Write out the lines below as a JSON list of strings, with one string per line and any blank lines left out.

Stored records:
***
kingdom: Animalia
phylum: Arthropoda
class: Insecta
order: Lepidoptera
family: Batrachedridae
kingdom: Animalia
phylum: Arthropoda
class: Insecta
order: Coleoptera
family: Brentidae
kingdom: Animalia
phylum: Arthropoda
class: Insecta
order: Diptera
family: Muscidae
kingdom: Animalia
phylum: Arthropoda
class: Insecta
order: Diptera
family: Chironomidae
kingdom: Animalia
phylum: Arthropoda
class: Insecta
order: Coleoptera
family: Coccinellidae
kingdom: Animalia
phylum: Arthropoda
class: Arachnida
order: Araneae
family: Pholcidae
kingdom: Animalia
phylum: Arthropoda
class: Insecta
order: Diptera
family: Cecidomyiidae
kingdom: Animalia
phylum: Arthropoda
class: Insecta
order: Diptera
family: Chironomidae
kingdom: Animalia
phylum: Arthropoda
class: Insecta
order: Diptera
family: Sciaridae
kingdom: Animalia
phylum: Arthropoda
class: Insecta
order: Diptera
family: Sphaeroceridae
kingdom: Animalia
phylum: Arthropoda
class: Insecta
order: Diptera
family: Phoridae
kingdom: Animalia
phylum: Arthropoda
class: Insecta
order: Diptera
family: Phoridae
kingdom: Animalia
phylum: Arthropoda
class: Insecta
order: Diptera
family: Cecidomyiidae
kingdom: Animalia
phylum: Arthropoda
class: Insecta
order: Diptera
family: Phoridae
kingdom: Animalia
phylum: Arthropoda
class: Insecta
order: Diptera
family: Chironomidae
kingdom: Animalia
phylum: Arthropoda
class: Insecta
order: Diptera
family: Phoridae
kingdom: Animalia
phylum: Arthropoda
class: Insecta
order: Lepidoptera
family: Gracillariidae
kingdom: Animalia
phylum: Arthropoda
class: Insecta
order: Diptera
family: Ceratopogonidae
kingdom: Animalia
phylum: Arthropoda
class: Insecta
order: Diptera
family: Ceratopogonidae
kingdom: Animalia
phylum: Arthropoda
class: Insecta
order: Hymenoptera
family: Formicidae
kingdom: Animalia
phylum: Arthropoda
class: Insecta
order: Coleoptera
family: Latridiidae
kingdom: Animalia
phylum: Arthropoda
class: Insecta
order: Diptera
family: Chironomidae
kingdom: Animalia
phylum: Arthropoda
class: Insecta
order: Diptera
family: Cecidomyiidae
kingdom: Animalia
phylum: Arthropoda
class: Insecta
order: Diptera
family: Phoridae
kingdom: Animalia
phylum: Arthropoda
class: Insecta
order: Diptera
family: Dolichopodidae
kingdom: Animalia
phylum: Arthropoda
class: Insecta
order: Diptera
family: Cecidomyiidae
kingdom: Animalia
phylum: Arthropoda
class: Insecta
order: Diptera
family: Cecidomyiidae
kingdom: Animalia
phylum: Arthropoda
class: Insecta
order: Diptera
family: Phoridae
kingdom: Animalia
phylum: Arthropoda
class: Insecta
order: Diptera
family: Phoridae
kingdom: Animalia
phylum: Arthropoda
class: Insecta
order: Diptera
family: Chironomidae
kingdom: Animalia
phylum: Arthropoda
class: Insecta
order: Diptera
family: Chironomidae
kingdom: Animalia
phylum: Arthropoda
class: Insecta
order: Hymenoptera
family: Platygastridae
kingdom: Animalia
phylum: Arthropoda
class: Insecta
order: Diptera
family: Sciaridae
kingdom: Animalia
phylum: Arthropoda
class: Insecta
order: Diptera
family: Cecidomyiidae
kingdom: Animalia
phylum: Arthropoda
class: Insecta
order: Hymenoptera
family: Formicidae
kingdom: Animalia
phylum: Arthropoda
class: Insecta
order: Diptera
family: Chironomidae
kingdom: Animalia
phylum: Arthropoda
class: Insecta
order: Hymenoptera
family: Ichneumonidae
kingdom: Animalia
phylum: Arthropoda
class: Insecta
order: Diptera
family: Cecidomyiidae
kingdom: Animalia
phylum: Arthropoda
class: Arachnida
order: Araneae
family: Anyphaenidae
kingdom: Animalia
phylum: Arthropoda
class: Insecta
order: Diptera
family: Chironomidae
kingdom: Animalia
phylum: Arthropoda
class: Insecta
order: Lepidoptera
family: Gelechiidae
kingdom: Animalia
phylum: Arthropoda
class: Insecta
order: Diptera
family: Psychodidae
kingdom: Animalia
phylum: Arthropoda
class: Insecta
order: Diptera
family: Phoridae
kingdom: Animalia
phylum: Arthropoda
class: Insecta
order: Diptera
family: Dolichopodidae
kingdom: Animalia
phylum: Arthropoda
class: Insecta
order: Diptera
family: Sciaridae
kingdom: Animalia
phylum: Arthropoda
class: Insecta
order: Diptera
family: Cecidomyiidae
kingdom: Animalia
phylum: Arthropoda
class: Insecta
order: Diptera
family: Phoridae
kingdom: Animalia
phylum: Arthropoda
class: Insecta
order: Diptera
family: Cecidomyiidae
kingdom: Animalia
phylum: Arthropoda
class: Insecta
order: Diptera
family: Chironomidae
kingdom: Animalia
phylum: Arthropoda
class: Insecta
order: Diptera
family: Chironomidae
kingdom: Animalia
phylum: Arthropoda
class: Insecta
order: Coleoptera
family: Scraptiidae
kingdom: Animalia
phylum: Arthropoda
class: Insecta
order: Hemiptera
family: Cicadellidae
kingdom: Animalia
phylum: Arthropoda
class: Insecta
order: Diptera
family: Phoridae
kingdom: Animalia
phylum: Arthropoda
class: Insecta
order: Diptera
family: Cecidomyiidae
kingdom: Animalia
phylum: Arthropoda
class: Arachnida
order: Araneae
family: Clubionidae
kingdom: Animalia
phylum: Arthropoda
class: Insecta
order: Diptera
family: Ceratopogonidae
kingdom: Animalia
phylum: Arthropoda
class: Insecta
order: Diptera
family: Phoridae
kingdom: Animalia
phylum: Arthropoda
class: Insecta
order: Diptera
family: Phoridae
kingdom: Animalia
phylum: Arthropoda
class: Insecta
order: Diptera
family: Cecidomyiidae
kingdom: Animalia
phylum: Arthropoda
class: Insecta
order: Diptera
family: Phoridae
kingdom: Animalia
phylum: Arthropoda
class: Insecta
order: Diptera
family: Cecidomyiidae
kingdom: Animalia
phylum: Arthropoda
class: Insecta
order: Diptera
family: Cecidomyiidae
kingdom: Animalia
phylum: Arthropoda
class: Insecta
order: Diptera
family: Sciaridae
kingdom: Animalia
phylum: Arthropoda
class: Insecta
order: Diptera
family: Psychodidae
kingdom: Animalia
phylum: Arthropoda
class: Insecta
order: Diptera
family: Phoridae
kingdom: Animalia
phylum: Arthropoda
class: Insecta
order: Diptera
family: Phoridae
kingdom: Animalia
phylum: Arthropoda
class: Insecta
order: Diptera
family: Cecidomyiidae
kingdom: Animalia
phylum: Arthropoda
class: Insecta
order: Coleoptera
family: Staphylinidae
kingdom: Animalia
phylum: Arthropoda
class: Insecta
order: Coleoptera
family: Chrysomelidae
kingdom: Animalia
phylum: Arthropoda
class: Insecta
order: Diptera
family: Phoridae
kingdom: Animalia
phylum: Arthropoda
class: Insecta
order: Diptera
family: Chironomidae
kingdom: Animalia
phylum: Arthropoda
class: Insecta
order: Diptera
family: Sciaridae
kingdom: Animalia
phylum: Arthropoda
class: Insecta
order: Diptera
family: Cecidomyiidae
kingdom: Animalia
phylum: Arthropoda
***
- **Result**:
[
  "kingdom: Animalia",
  "phylum: Arthropoda",
  "class: Insecta",
  "order: Lepidoptera",
  "family: Batrachedridae",
  "kingdom: Animalia",
  "phylum: Arthropoda",
  "class: Insecta",
  "order: Coleoptera",
  "family: Brentidae",
  "kingdom: Animalia",
  "phylum: Arthropoda",
  "class: Insecta",
  "order: Diptera",
  "family: Muscidae",
  "kingdom: Animalia",
  "phylum: Arthropoda",
  "class: Insecta",
  "order: Diptera",
  "family: Chironomidae",
  "kingdom: Animalia",
  "phylum: Arthropoda",
  "class: Insecta",
  "order: Coleoptera",
  "family: Coccinellidae",
  "kingdom: Animalia",
  "phylum: Arthropoda",
  "class: Arachnida",
  "order: Araneae",
  "family: Pholcidae",
  "kingdom: Animalia",
  "phylum: Arthropoda",
  "class: Insecta",
  "order: Diptera",
  "family: Cecidomyiidae",
  "kingdom: Animalia",
  "phylum: Arthropoda",
  "class: Insecta",
  "order: Diptera",
  "family: Chironomidae",
  "kingdom: Animalia",
  "phylum: Arthropoda",
  "class: Insecta",
  "order: Diptera",
  "family: Sciaridae",
  "kingdom: Animalia",
  "phylum: Arthropoda",
  "class: Insecta",
  "order: Diptera",
  "family: Sphaeroceridae",
  "kingdom: Animalia",
  "phylum: Arthropoda",
  "class: Insecta",
  "order: Diptera",
  "family: Phoridae",
  "kingdom: Animalia",
  "phylum: Arthropoda",
  "class: Insecta",
  "order: Diptera",
  "family: Phoridae",
  "kingdom: Animalia",
  "phylum: Arthropoda",
  "class: Insecta",
  "order: Diptera",
  "family: Cecidomyiidae",
  "kingdom: Animalia",
  "phylum: Arthropoda",
  "class: Insecta",
  "order: Diptera",
  "family: Phoridae",
  "kingdom: Animalia",
  "phylum: Arthropoda",
  "class: Insecta",
  "order: Diptera",
  "family: Chironomidae",
  "kingdom: Animalia",
  "phylum: Arthropoda",
  "class: Insecta",
  "order: Diptera",
  "family: Phoridae",
  "kingdom: Animalia",
  "phylum: Arthropoda",
  "class: Insecta",
  "order: Lepidoptera",
  "family: Gracillariidae",
  "kingdom: Animalia",
  "phylum: Arthropoda",
  "class: Insecta",
  "order: Diptera",
  "family: Ceratopogonidae",
  "kingdom: Animalia",
  "phylum: Arthropoda",
  "class: Insecta",
  "order: Diptera",
  "family: Ceratopogonidae",
  "kingdom: Animalia",
  "phylum: Arthropoda",
  "class: Insecta",
  "order: Hymenoptera",
  "family: Formicidae",
  "kingdom: Animalia",
  "phylum: Arthropoda",
  "class: Insecta",
  "order: Coleoptera",
  "family: Latridiidae",
  "kingdom: Animalia",
  "phylum: Arthropoda",
  "class: Insecta",
  "order: Diptera",
  "family: Chironomidae",
  "kingdom: Animalia",
  "phylum: Arthropoda",
  "class: Insecta",
  "order: Diptera",
  "family: Cecidomyiidae",
  "kingdom: Animalia",
  "phylum: Arthropoda",
  "class: Insecta",
  "order: Diptera",
  "family: Phoridae",
  "kingdom: Animalia",
  "phylum: Arthropoda",
  "class: Insecta",
  "order: Diptera",
  "family: Dolichopodidae",
  "kingdom: Animalia",
  "phylum: Arthropoda",
  "class: Insecta",
  "order: Diptera",
  "family: Cecidomyiidae",
  "kingdom: Animalia",
  "phylum: Arthropoda",
  "class: Insecta",
  "order: Diptera",
  "family: Cecidomyiidae",
  "kingdom: Animalia",
  "phylum: Arthropoda",
  "class: Insecta",
  "order: Diptera",
  "family: Phoridae",
  "kingdom: Animalia",
  "phylum: Arthropoda",
  "class: Insecta",
  "order: Diptera",
  "family: Phoridae",
  "kingdom: Animalia",
  "phylum: Arthropoda",
  "class: Insecta",
  "order: Diptera",
  "family: Chironomidae",
  "kingdom: Animalia",
  "phylum: Arthropoda",
  "class: Insecta",
  "order: Diptera",
  "family: Chironomidae",
  "kingdom: Animalia",
  "phylum: Arthropoda",
  "class: Insecta",
  "order: Hymenoptera",
  "family: Platygastridae",
  "kingdom: Animalia",
  "phylum: Arthropoda",
  "class: Insecta",
  "order: Diptera",
  "family: Sciaridae",
  "kingdom: Animalia",
  "phylum: Arthropoda",
  "class: Insecta",
  "order: Diptera",
  "family: Cecidomyiidae",
  "kingdom: Animalia",
  "phylum: Arthropoda",
  "class: Insecta",
  "order: Hymenoptera",
  "family: Formicidae",
  "kingdom: Animalia",
  "phylum: Arthropoda",
  "class: Insecta",
  "order: Diptera",
  "family: Chironomidae",
  "kingdom: Animalia",
  "phylum: Arthropoda",
  "class: Insecta",
  "order: Hymenoptera",
  "family: Ichneumonidae",
  "kingdom: Animalia",
  "phylum: Arthropoda",
  "class: Insecta",
  "order: Diptera",
  "family: Cecidomyiidae",
  "kingdom: Animalia",
  "phylum: Arthropoda",
  "class: Arachnida",
  "order: Araneae",
  "family: Anyphaenidae",
  "kingdom: Animalia",
  "phylum: Arthropoda",
  "class: Insecta",
  "order: Diptera",
  "family: Chironomidae",
  "kingdom: Animalia",
  "phylum: Arthropoda",
  "class: Insecta",
  "order: Lepidoptera",
  "family: Gelechiidae",
  "kingdom: Animalia",
  "phylum: Arthropoda",
  "class: Insecta",
  "order: Diptera",
  "family: Psychodidae",
  "kingdom: Animalia",
  "phylum: Arthropoda",
  "class: Insecta",
  "order: Diptera",
  "family: Phoridae",
  "kingdom: Animalia",
  "phylum: Arthropoda",
  "class: Insecta",
  "order: Diptera",
  "family: Dolichopodidae",
  "kingdom: Animalia",
  "phylum: Arthropoda",
  "class: Insecta",
  "order: Diptera",
  "family: Sciaridae",
  "kingdom: Animalia",
  "phylum: Arthropoda",
  "class: Insecta",
  "order: Diptera",
  "family: Cecidomyiidae",
  "kingdom: Animalia",
  "phylum: Arthropoda",
  "class: Insecta",
  "order: Diptera",
  "family: Phoridae",
  "kingdom: Animalia",
  "phylum: Arthropoda",
  "class: Insecta",
  "order: Diptera",
  "family: Cecidomyiidae",
  "kingdom: Animalia",
  "phylum: Arthropoda",
  "class: Insecta",
  "order: Diptera",
  "family: Chironomidae",
  "kingdom: Animalia",
  "phylum: Arthropoda",
  "class: Insecta",
  "order: Diptera",
  "family: Chironomidae",
  "kingdom: Animalia",
  "phylum: Arthropoda",
  "class: Insecta",
  "order: Coleoptera",
  "family: Scraptiidae",
  "kingdom: Animalia",
  "phylum: Arthropoda",
  "class: Insecta",
  "order: Hemiptera",
  "family: Cicadellidae",
  "kingdom: Animalia",
  "phylum: Arthropoda",
  "class: Insecta",
  "order: Diptera",
  "family: Phoridae",
  "kingdom: Animalia",
  "phylum: Arthropoda",
  "class: Insecta",
  "order: Diptera",
  "family: Cecidomyiidae",
  "kingdom: Animalia",
  "phylum: Arthropoda",
  "class: Arachnida",
  "order: Araneae",
  "family: Clubionidae",
  "kingdom: Animalia",
  "phylum: Arthropoda",
  "class: Insecta",
  "order: Diptera",
  "family: Ceratopogonidae",
  "kingdom: Animalia",
  "phylum: Arthropoda",
  "class: Insecta",
  "order: Diptera",
  "family: Phoridae",
  "kingdom: Animalia",
  "phylum: Arthropoda",
  "class: Insecta",
  "order: Diptera",
  "family: Phoridae",
  "kingdom: Animalia",
  "phylum: Arthropoda",
  "class: Insecta",
  "order: Diptera",
  "family: Cecidomyiidae",
  "kingdom: Animalia",
  "phylum: Arthropoda",
  "class: Insecta",
  "order: Diptera",
  "family: Phoridae",
  "kingdom: Animalia",
  "phylum: Arthropoda",
  "class: Insecta",
  "order: Diptera",
  "family: Cecidomyiidae",
  "kingdom: Animalia",
  "phylum: Arthropoda",
  "class: Insecta",
  "order: Diptera",
  "family: Cecidomyiidae",
  "kingdom: Animalia",
  "phylum: Arthropoda",
  "class: Insecta",
  "order: Diptera",
  "family: Sciaridae",
  "kingdom: Animalia",
  "phylum: Arthropoda",
  "class: Insecta",
  "order: Diptera",
  "family: Psychodidae",
  "kingdom: Animalia",
  "phylum: Arthropoda",
  "class: Insecta",
  "order: Diptera",
  "family: Phoridae",
  "kingdom: Animalia",
  "phylum: Arthropoda",
  "class: Insecta",
  "order: Diptera",
  "family: Phoridae",
  "kingdom: Animalia",
  "phylum: Arthropoda",
  "class: Insecta",
  "order: Diptera",
  "family: Cecidomyiidae",
  "kingdom: Animalia",
  "phylum: Arthropoda",
  "class: Insecta",
  "order: Coleoptera",
  "family: Staphylinidae",
  "kingdom: Animalia",
  "phylum: Arthropoda",
  "class: Insecta",
  "order: Coleoptera",
  "family: Chrysomelidae",
  "kingdom: Animalia",
  "phylum: Arthropoda",
  "class: Insecta",
  "order: Diptera",
  "family: Phoridae",
  "kingdom: Animalia",
  "phylum: Arthropoda",
  "class: Insecta",
  "order: Diptera",
  "family: Chironomidae",
  "kingdom: Animalia",
  "phylum: Arthropoda",
  "class: Insecta",
  "order: Diptera",
  "family: Sciaridae",
  "kingdom: Animalia",
  "phylum: Arthropoda",
  "class: Insecta",
  "order: Diptera",
  "family: Cecidomyiidae",
  "kingdom: Animalia",
  "phylum: Arthropoda"
]